Wakil Ketua Komisi Pemberantasan Korupsi (KPK) Laode M Syarif mengaku terkejut atas dikabulkannya kasasi Syafruddin oleh MA.
"Pertama, KPK menghormati putusan MA. Namun demikian, KPK merasa kaget karena putusan ini aneh bin ajaib karena bertentangan dengan putusan hakim pada pengadilan negeri dan pengadilan tinggi," kata Laode dalam keterangan tertulis, Selasa (9/7/2019).
4. Sofyan Basir, Kasus Dugaan Suap Proyek PLTU Riau-1
Mantan Direktur Utama PT PLN Sofyan Basir akhirnya bebas dari tahanan, Senin (4/11/2019) sekitar pukul 17.54 WIB.
Sofyan Basir dinyatakan bebas oleh Majelis Hakim yang diketuai Hariono dalam sidang di Pengadilan Negeri Jakarta Pusat, karena tidak terbukti bersalah.
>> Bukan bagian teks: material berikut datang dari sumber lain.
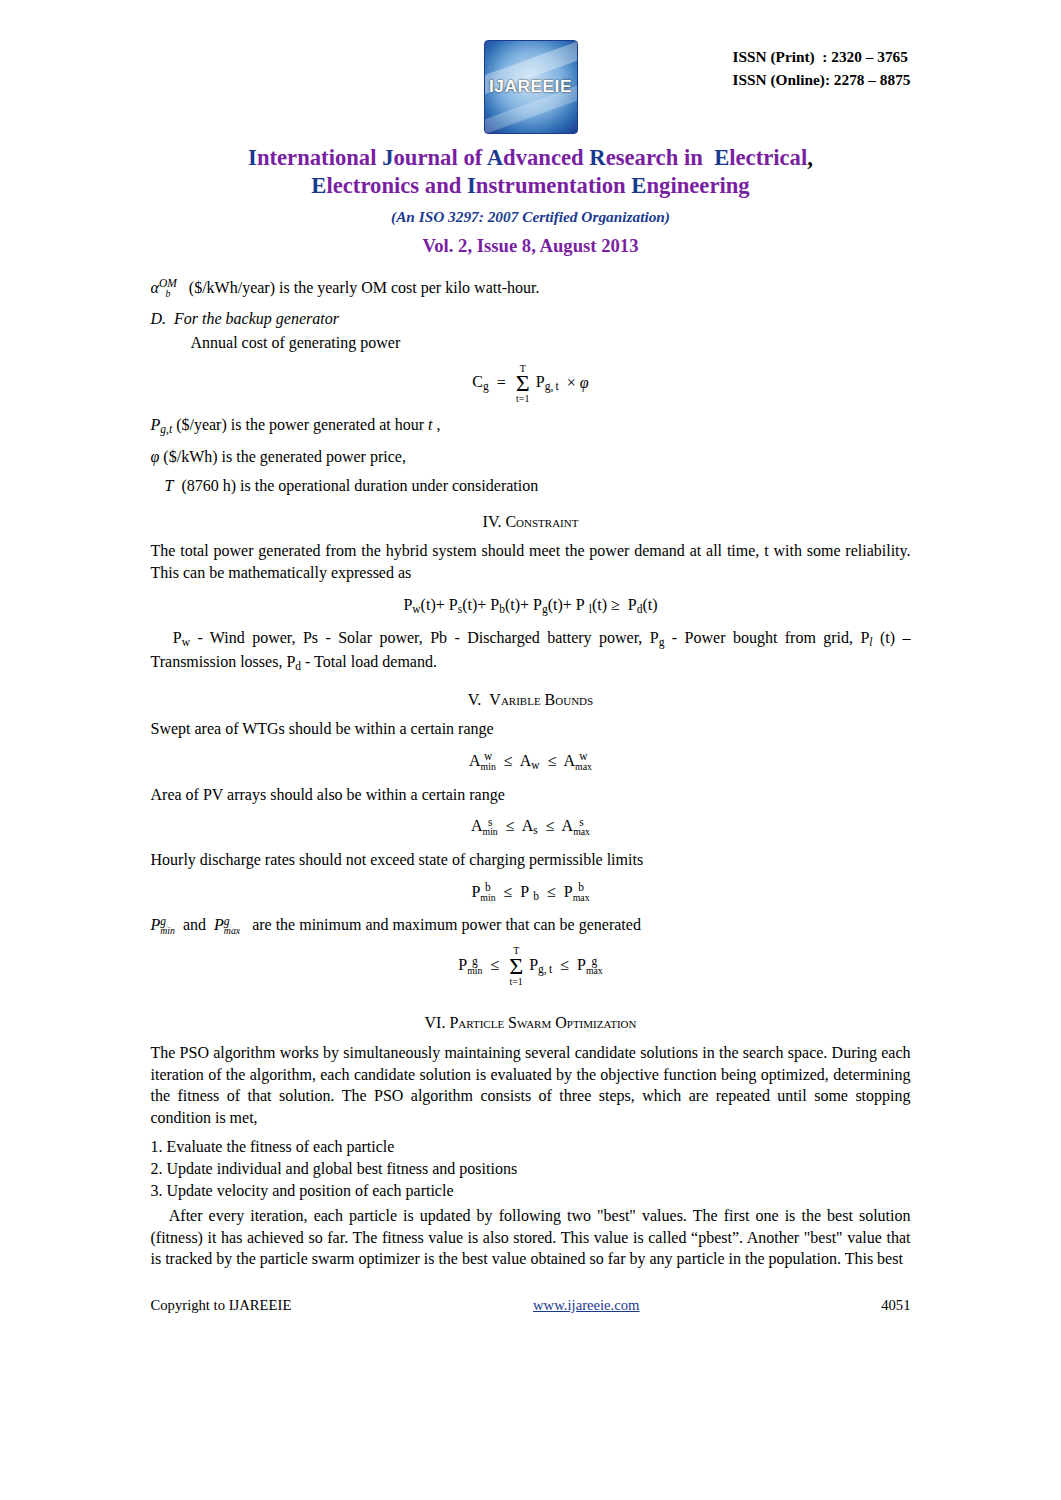IJAREEIE
ISSN (Print) : 2320 – 3765
ISSN (Online): 2278 – 8875
International Journal of Advanced Research in Electrical,
Electronics and Instrumentation Engineering
(An ISO 3297: 2007 Certified Organization)
Vol. 2, Issue 8, August 2013
αOMb ($/kWh/year) is the yearly OM cost per kilo watt-hour.
D. For the backup generator
Annual cost of generating power
Cg = TΣt=1 Pg, t × φ
Pg,t ($/year) is the power generated at hour t ,
φ ($/kWh) is the generated power price,
T (8760 h) is the operational duration under consideration
IV. Constraint
The total power generated from the hybrid system should meet the power demand at all time, t with some reliability. This can be mathematically expressed as
Pw(t)+ Ps(t)+ Pb(t)+ Pg(t)+ P l(t) ≥ Pd(t)
Pw - Wind power, Ps - Solar power, Pb - Discharged battery power, Pg - Power bought from grid, Pl (t) – Transmission losses, Pd - Total load demand.
V. Varible Bounds
Swept area of WTGs should be within a certain range
Awmin ≤ Aw ≤ Awmax
Area of PV arrays should also be within a certain range
Asmin ≤ As ≤ Asmax
Hourly discharge rates should not exceed state of charging permissible limits
Pbmin ≤ P b ≤ Pbmax
Pgmin and Pgmax are the minimum and maximum power that can be generated
Pgmin ≤ TΣt=1 Pg, t ≤ Pgmax
VI. Particle Swarm Optimization
The PSO algorithm works by simultaneously maintaining several candidate solutions in the search space. During each iteration of the algorithm, each candidate solution is evaluated by the objective function being optimized, determining the fitness of that solution. The PSO algorithm consists of three steps, which are repeated until some stopping condition is met,
1. Evaluate the fitness of each particle
2. Update individual and global best fitness and positions
3. Update velocity and position of each particle
After every iteration, each particle is updated by following two "best" values. The first one is the best solution (fitness) it has achieved so far. The fitness value is also stored. This value is called “pbest”. Another "best" value that is tracked by the particle swarm optimizer is the best value obtained so far by any particle in the population. This best
Copyright to IJAREEIE
www.ijareeie.com
4051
Sebelumnya, dalam kasus dugaan suap proyek Pembangkit Listrik Tenaga Uap Riau-1 itu, jaksa KPK menuntutnya dengan hukuman 5 tahun penjara dan denda Rp 200 juta subsider 3 bulan kurungan.
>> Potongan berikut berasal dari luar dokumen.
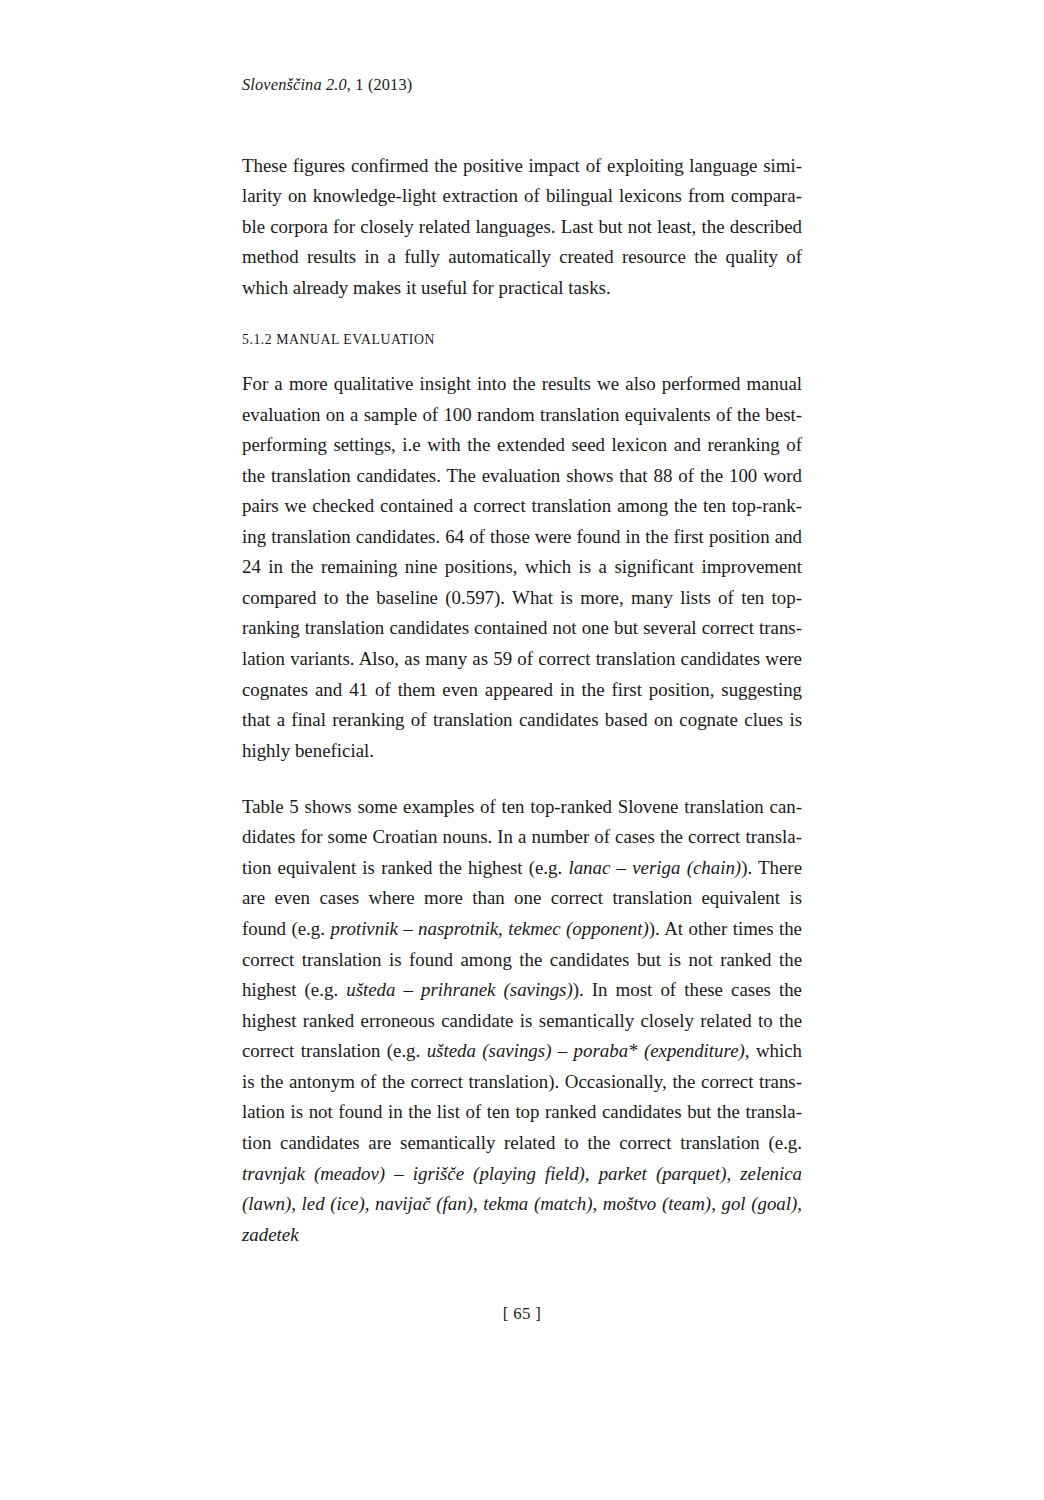Slovenščina 2.0, 1 (2013)
These figures confirmed the positive impact of exploiting language similarity on knowledge-light extraction of bilingual lexicons from comparable corpora for closely related languages. Last but not least, the described method results in a fully automatically created resource the quality of which already makes it useful for practical tasks.
5.1.2 Manual evaluation
For a more qualitative insight into the results we also performed manual evaluation on a sample of 100 random translation equivalents of the best-performing settings, i.e with the extended seed lexicon and reranking of the translation candidates. The evaluation shows that 88 of the 100 word pairs we checked contained a correct translation among the ten top-ranking translation candidates. 64 of those were found in the first position and 24 in the remaining nine positions, which is a significant improvement compared to the baseline (0.597). What is more, many lists of ten top-ranking translation candidates contained not one but several correct translation variants. Also, as many as 59 of correct translation candidates were cognates and 41 of them even appeared in the first position, suggesting that a final reranking of translation candidates based on cognate clues is highly beneficial.
Table 5 shows some examples of ten top-ranked Slovene translation candidates for some Croatian nouns. In a number of cases the correct translation equivalent is ranked the highest (e.g. lanac – veriga (chain)). There are even cases where more than one correct translation equivalent is found (e.g. protivnik – nasprotnik, tekmec (opponent)). At other times the correct translation is found among the candidates but is not ranked the highest (e.g. ušteda – prihranek (savings)). In most of these cases the highest ranked erroneous candidate is semantically closely related to the correct translation (e.g. ušteda (savings) – poraba* (expenditure), which is the antonym of the correct translation). Occasionally, the correct translation is not found in the list of ten top ranked candidates but the translation candidates are semantically related to the correct translation (e.g. travnjak (meadov) – igrišče (playing field), parket (parquet), zelenica (lawn), led (ice), navijač (fan), tekma (match), moštvo (team), gol (goal), zadetek
[ 65 ]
"Menyatakan Saudara Sofyan Basir tidak terbukti secara sah dan meyakinkan telah melakukan tindak pidana sebagaimana yang didakwakan. Membebaskan Sofyan Basir dari segala dakwaan," ujar Ketua Majelis Hakim Hariono.
Majelis hakim berpendapat Sofyan tidak terbukti memenuhi unsur perbantuan memberi kesempatan, sarana dan keterangan kepada Mantan Wakil Ketua Komisi VII DPR Eni Maulani Saragih dan pengusaha Johannes Budisutrisno Kotjo dalam mendapatkan keinginan mereka mempercepat proses kesepakatan proyek Independent Power Producer (IPP) PLTU Riau 1.
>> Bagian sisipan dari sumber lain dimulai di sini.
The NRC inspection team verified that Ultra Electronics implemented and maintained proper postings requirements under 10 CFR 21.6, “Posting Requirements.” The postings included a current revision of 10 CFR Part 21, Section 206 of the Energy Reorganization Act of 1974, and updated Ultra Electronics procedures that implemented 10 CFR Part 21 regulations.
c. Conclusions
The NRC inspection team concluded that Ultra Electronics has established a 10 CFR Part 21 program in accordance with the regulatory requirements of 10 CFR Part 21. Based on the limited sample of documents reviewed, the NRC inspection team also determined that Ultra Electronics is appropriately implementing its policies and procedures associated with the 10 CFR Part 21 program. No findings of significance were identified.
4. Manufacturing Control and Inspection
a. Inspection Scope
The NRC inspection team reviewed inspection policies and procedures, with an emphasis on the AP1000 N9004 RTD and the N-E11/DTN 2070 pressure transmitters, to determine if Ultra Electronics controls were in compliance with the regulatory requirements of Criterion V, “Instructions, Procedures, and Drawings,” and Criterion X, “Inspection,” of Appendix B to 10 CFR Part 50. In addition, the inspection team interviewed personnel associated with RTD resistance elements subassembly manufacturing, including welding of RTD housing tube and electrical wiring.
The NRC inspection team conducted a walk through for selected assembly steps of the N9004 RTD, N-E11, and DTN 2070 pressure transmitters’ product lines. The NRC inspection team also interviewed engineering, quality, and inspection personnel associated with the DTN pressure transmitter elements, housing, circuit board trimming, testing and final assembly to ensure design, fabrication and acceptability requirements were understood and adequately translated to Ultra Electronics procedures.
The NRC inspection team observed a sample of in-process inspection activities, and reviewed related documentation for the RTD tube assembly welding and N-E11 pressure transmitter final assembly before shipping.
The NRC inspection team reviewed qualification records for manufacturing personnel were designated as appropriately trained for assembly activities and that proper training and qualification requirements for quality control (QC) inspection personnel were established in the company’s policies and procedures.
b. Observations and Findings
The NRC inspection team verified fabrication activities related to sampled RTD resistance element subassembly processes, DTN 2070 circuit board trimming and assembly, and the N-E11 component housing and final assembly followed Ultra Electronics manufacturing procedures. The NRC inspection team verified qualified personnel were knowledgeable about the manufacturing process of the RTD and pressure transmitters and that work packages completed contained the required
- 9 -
Jaksa penuntut umum KPK menyatakan mengambil pilihan berpikir selama tujuh hari.
Mereka juga meminta salinan petikan putusan tersebut agar bisa segera membebaskan Sofyan dari tahanan.
Pada surat dakwaan, JPU pada KPK menyebut Sofyan Basir mengatur pertemuan untuk membahas permufakatan jahat suap kontrak kerja sama proyek PLTU Riau-1.
Sofyan Basir mengatur pertemuan antara Wakil Ketua Komisi VII DPR Eni Maulani Saragih, Sekretaris Jenderal Partai Golkar Idrus Marham dan pemegang saham Blackgold Natural Resources Johannes Budisutrisno Kotjo dengan direksi PT PLN.
Sofyan memfasilitasi pertemuan untuk mempercepat proses kesepakatan proyek Independen Power Producer (IIP) Pembangkit Listrik Tenaga Uap Mulut Tambang Riau-1 antara PT Pembangkitan Jawa Bali Investasi dengan BNR dan China Huadian Engineering Company Limited.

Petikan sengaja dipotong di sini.